Legal Eagle Eye Newsletter for the Nursing Profession(3)12 Sep 95  PDF Version

Quick Summary: The impaired nurse left a trail of damaging evidence. Seven adulterated Demerol vials were found in the emergency room controlled substance supply, where she worked until June 30. After July 1, the pharmacy director found other vials on the med/surg unit to which this nurse was transferred, which had each been tampered with in the same distinctive manner.

   The director of nursing did a retrospective review of this nurse’s documentation of p.r.n. administration of narcotics, and found some suspicious discrepancies. Many entries failed to document an assessment before giving Demerol. Some patients had p.r.n. Demerol charted only from this nurse. Patients who were interviewed reported not getting drugs charted for them. The court found sufficient evidence to suspend this nurse’s license. ARKANSAS SUPREME COURT, 1995.

   A registered nurse was charged by the Arkansas State Board of Nursing with specific violations of the Arkansas State Code. The allegations basically were that she was "habitually intemperate or ... addicted to the use of habit forming drugs" and "guilty of unprofessional conduct."

   The Board of Nursing heard extensive testimony and concluded that the nurse had diverted controlled substances to herself and then had falsified medical records to reflect that the drugs had been given to patients. This had taken place at two separate facilities where she worked. Her license was suspended for three years, and special conditions were set out for her reinstatement to the practice of nursing.
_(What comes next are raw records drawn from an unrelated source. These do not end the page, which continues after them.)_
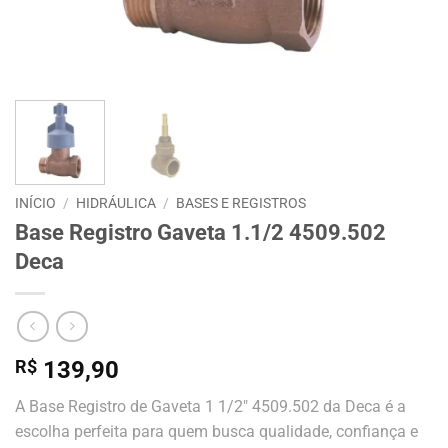
INÍCIO
/
HIDRÁULICA
/
BASES E REGISTROS
Base Registro Gaveta 1.1/2 4509.502
Deca
R$
139,90
A Base Registro de Gaveta 1 1/2″ 4509.502 da Deca é a
escolha perfeita para quem busca qualidade, confiança e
   The nurse disputed the propriety of the actions taken by the Board, and filed court suit to have the Board overruled. The case made it to the Supreme Court of Arkansas, which upheld the Board.

   The court ruled that the only question it had to consider was whether there was substantial evidence to support the Board’s finding that the nurse had diverted drugs from her employers at two separate facilities where she worked, and had made false documentation about those drugs at each facility.

   The court’s record revealed an interesting pattern of detective work done to uncover the distinctive trail of incriminating evidence this nurse had unwittingly left behind her. Bohannon vs. Arkansas Board of Nursing, 895 S.W. 2d 923 (Ark., 1995).